23 February 1998
Mr. John Heppell (Lab. Nottingham, East)
We cannot create energy without some environmental impact. Although it is much better to use sustainable forms of energy creation, such as wind power, solar power and so on, even these have some impact on the environment. We can work at trying to improve the methods of creating energy, but in some respects it is much more important to reduce the amount of energy that we use.
Domestic energy accounts for some 30 per cent. of the energy that is consumed. The Energy Efficiency Bill will affect only a small proportion of domestic energy. It will not, for example, deal with people in council housing or in private, rented accommodation. On energy efficiency we need to concentrate not on one particular measure but on lots of different measures.
Just in terms of trying to save energy the Energy Efficiency Bill is commendable, but from my own point of view, that is not its most important aspect. I like the Bill because it can help tackle poverty. It may not be able to help those who are at the bottom level of poverty, but it will help those on limited incomes who are trying to purchase a house for the first time. It will make people's lives more comfortable but at the same time help to take them out of poverty.
I recognise that the Government are already taking action in that respect. Less well-off domestic consumers are assisted by the Government's home energy-efficiency scheme, which provides some 400,000 grants a year. I accept that the previous Government did a lot of good work in terms of energy efficiency and conservation.
I am not a purist in terms of the environment and I do not advocate year zero. I recognise that other considerations, besides the environment, must be taken into account, including the economy and especially poverty in society. It could be argued that a reduction in VAT will increase the amount of energy used. While that may be marginally right, if the amount of energy used stops an elderly person dying from hypothermia, it is not wasted energy. I want energy to be used in that way.
I am pleased that the Government have gone beyond what the previous Government did. It shows that Labour provides value added. The reversal of the cut of £5.5 million to the Energy Saving Trust is particularly welcome. However, the majority of environmental and energy issues cannot be tackled by legislation. Some legislation is needed, but rhetoric at national level needs to be replaced by action locally. I am much more concerned by what happens locally because that is where policies are delivered. Many councils have gone far beyond their statutory responsibilities and have put much time and effort into ensuring that proper energy-efficiency schemes are in place and the worst-off are helped.
A scheme in my constituency is Nottingham Energy Awareness, which is recognised by all councillors and Members of Parliament who represent Nottingham. We have all been to see projects that it has organised.
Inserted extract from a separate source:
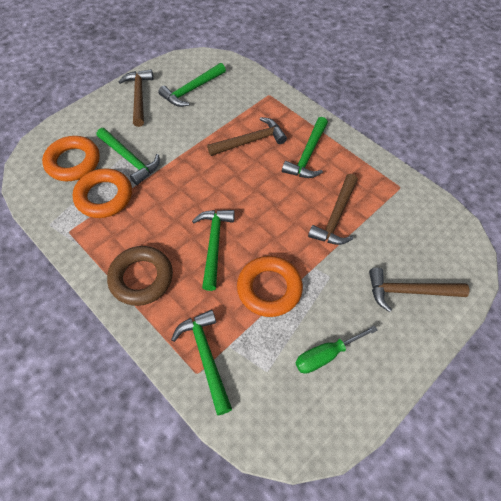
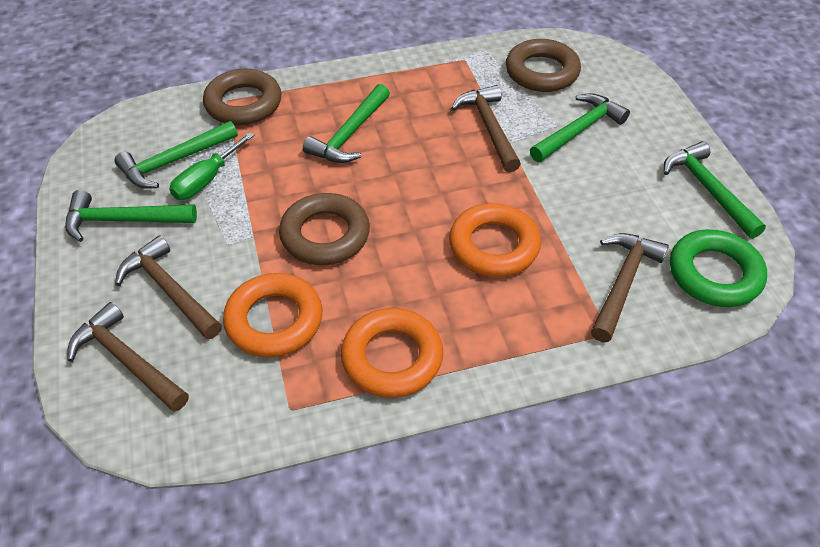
brown ring: [107,246,173,306] = 1 -> [203,69,282,125] [279,193,370,265] [506,39,581,92] = 3
green ring: none = 0 -> [670,229,767,307] = 1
I shall briefly skim through its aims and objectives, which are: to enable fuel-poor households to save energy in their homes by using it more efficiently; to promote energy awareness through the provision of training for community leaders and those such as local authority staff who come into contact with the fuel-poor in their work; to encourage take up of grant assistance for energy-efficiency improvements, particularly the Government's home energy-efficiency scheme; and to promote the integration of energy efficiency improvements, with maintenance and improvement programmes for the housing stock owned by Nottingham city council and other social housing projects.
The targets that the organisation has set are: energy efficiency improvements; improved management of energy use within the home; reduced fuel bills, easing financial pressure on the household; reducing cold-related health problems; increased comfort in the home; and environmental improvements through cutting emissions of CO2 and other pollutants. The project's principal activities are: the provision of advice on all aspects of energy efficiency through home visits or telephone calls; presentations to community organisations, attendance at exhibitions and working with local media; basic energy awareness training courses for community leaders and local authority staff; promotion of grants and assistance to help them; and energy surveys and audits in the home.
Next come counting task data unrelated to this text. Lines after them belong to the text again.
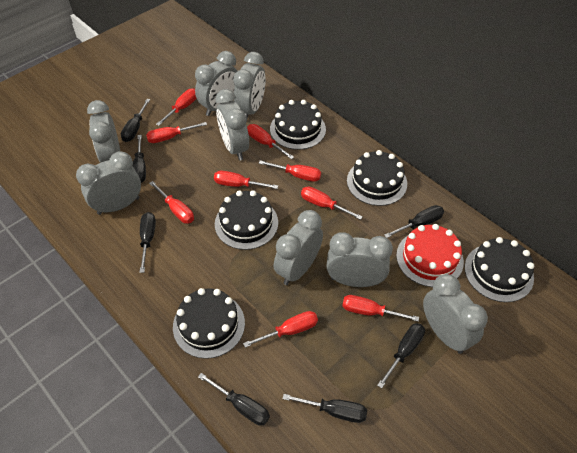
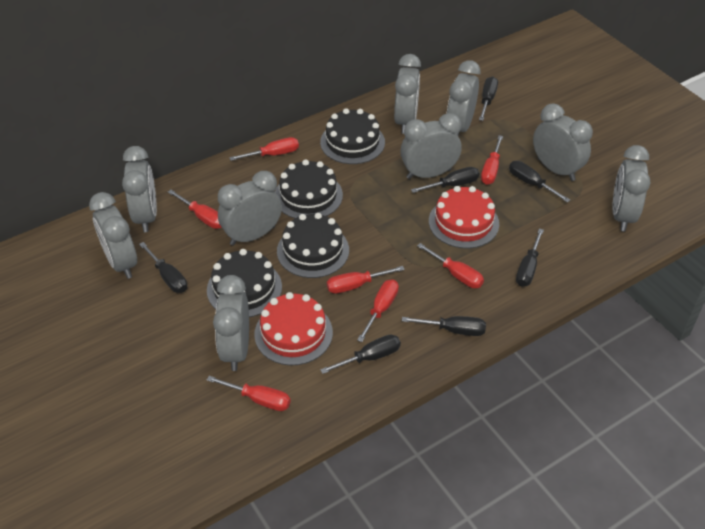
black cake: [173,288,245,359] [215,190,278,250] [270,100,326,150] [347,150,407,206] [465,237,534,302] = 5 -> [207,249,282,317] [275,159,343,219] [277,213,349,278] [320,108,385,164] = 4
grey clock: [76,151,141,215] [87,100,120,163] [195,51,237,116] [215,89,249,161] [233,52,266,118] [274,210,323,285] [327,232,393,287] [423,274,488,354] = 8 -> [89,192,137,279] [122,146,157,232] [213,275,249,371] [218,171,282,246] [394,54,421,134] [401,113,461,179] [447,60,481,136] [533,103,593,181] [612,145,650,231] = 9
red cake: [396,224,464,287] = 1 -> [254,292,333,365] [429,186,499,249] = 2
red screwdriver: [146,122,207,143] [149,181,194,224] [156,88,197,126] [214,171,278,189] [243,311,318,348] [247,124,294,159] [259,160,321,182] [301,186,363,220] [342,295,419,322] = 9 -> [168,190,222,229] [207,376,291,411] [229,137,299,161] [327,266,405,294] [357,279,399,342] [417,243,484,288] [481,135,503,185] = 7

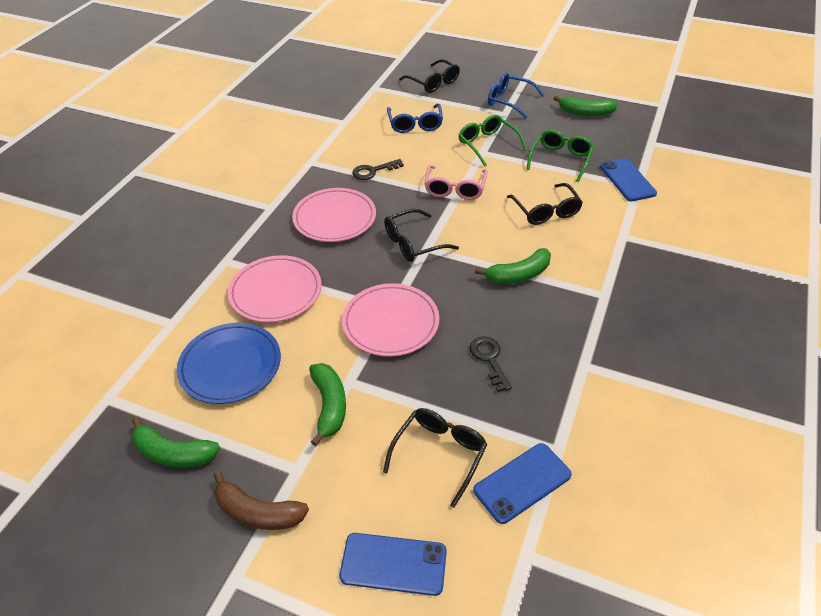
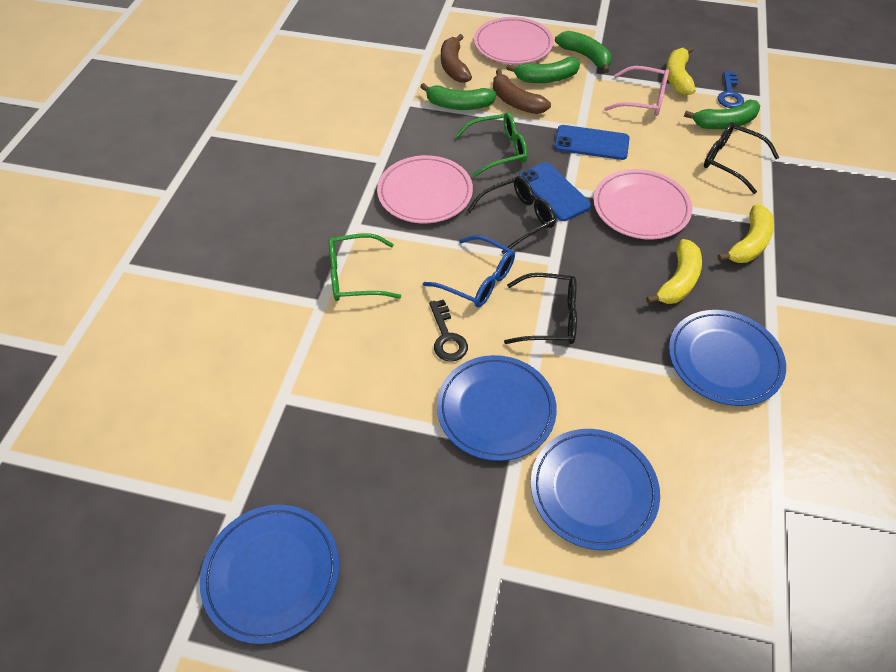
black glasses: [383,408,487,508] [384,209,459,262] [399,59,460,93] [507,183,583,225] = 4 -> [467,176,555,254] [504,273,577,344] [704,122,779,194] = 3
black key: [352,159,404,180] [470,336,512,392] = 2 -> [429,300,468,362] = 1
blue glasses: [387,103,443,133] [488,73,544,118] = 2 -> [423,235,515,307] = 1
blue key: none = 0 -> [718,71,744,108] = 1
blue phone: [340,533,447,596] [473,443,572,524] [600,158,657,201] = 3 -> [519,162,591,221] [554,125,629,160] = 2
blue plate: [177,323,281,404] = 1 -> [200,505,339,644] [437,355,557,461] [530,429,660,550] [669,310,786,406] = 4
brown banana: [213,471,309,530] = 1 -> [441,34,472,83] [493,69,551,114] = 2
yellow banana: none = 0 -> [646,239,702,304] [666,46,696,95] [717,204,774,263] = 3

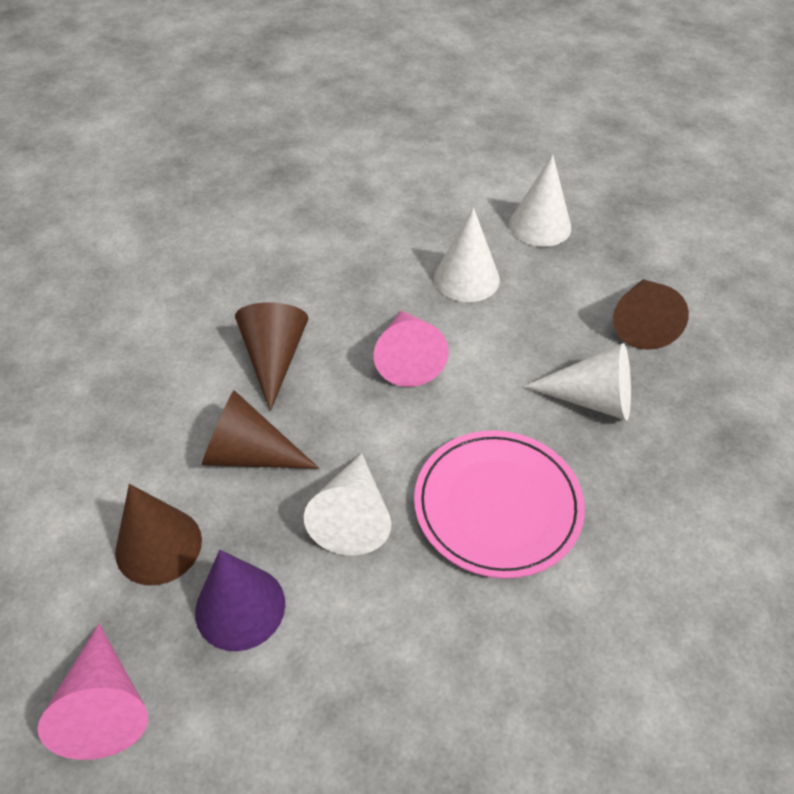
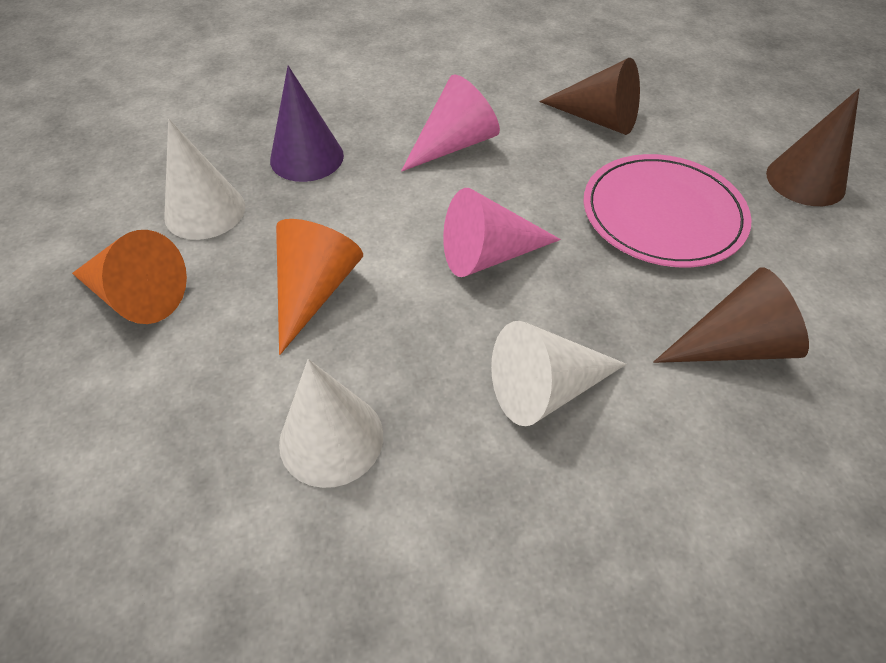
brown cone: [115,484,202,586] [202,390,319,469] [235,302,308,411] [613,279,689,350] = 4 -> [539,58,640,135] [653,267,809,363] [766,89,859,206] = 3
orange cone: none = 0 -> [72,230,187,324] [276,219,363,355] = 2
white cone: [304,453,391,556] [434,207,500,302] [509,154,571,247] [523,343,631,420] = 4 -> [164,119,245,240] [279,359,383,488] [491,321,626,426] = 3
Those activities have been ongoing since 1995, so I admit that some were funded and helped by the previous Government, but it was mainly the local authority's input, and the voluntary sector that worked with the schemes, that kept them going.
Lord Ezra discussed with me a project that he is helping to set up in Nottingham called the Nottingham Energy Partnership. It is a private-public partnership, which will bring together various organisations in Nottinghamthe public, private and voluntary sectors, and residentsto improve energy efficiency. It was agreed by the council last November, but is expected to be launched publicly in the spring. Its aim is to analyse energy flows and usage profiles. A preliminary "energy balance" has already been undertaken and details will be at the launch Nottingham did some thermal photography of the whole city to try to establish where the worst places were for energy loss. The project aims to identify ways in which economies could be made in energy use. It also aims to pay particular regard to job creation opportunities, so it involves the economy, as well as the social side, because it also contributes to the anti-poverty initiative.
Finally, it aims to bring enhanced environmental benefits as well.
That seems to be an example of the type of local partnership that is needed to try to change the way in which the general public, business and industry think about energy.